Group

Any set with an operation (A, *) is called a group if and only if it satisfies the following four properties:

Closure Property

A set 'S' with respect to any operator * is said to satisfy closure property if ∀ a, b ∈ S, then a*b ∈ S.

If a set 'S' with respect to any operator * satisfy closure property, then it is known as algebraic structure.

A set 'S' with respect to any operator * is said to satisfy associative property if ∀ a, b, c ∈ S, then (a*b)*c = a*(b*c)

Note: Addition and multiplication operations holds associative property for any set.

If an algebraic structure satisfy associative property, then it is called semi-group.

A set 'S' wrt any operator * is said to satisfy identity property if ∀ a ∈ S, then is an element e ∈ S such that a*e = e*a = a.

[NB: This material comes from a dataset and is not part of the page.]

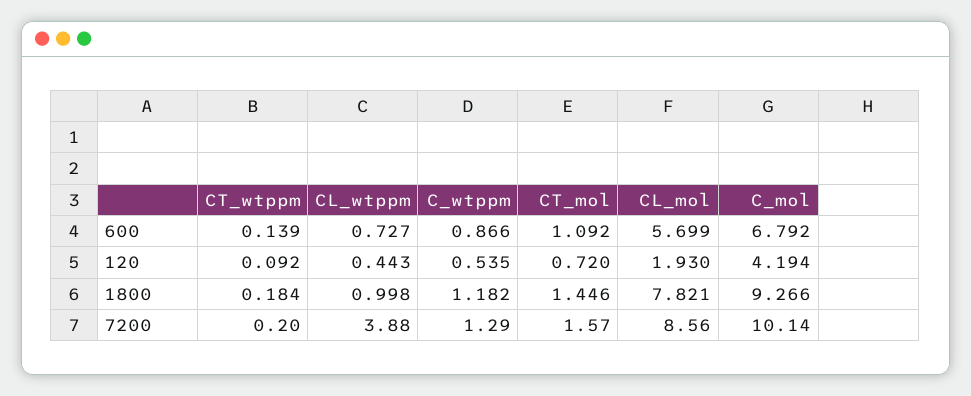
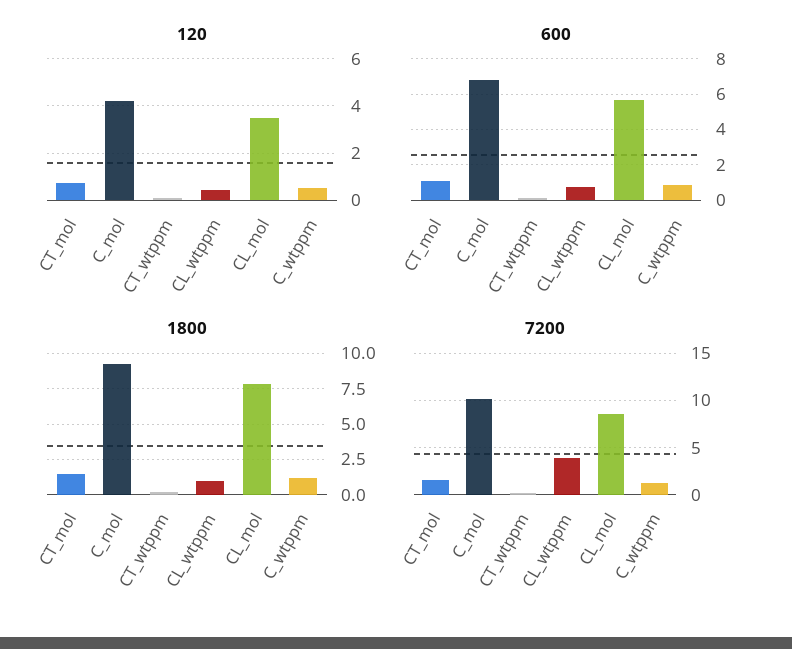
120, CL_mol: 1.93 -> 3.5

Note: Identity element for addition is 0 (e = 0) and for multiplication is 1 (e = 1)for any set.

If a semi-group satisfy identity property, then it is called monoid.

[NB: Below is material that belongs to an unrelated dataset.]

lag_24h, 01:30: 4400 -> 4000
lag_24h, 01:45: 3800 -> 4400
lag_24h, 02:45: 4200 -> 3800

A set 'S' wrt any operator * is said to satisfy inverse property if ∀ a ∈ S, there is an element a^-1 such that a*a^-1 = a^-1*a = e

If a monoid satisfy inverse property, then it is called a group.

A set 'S' wrt any operator * is said to satisfy commutative property if ∀ a, b ∈ S, then a*b = b*a.

If a group satisfy commutative property, then it is called an abelian group.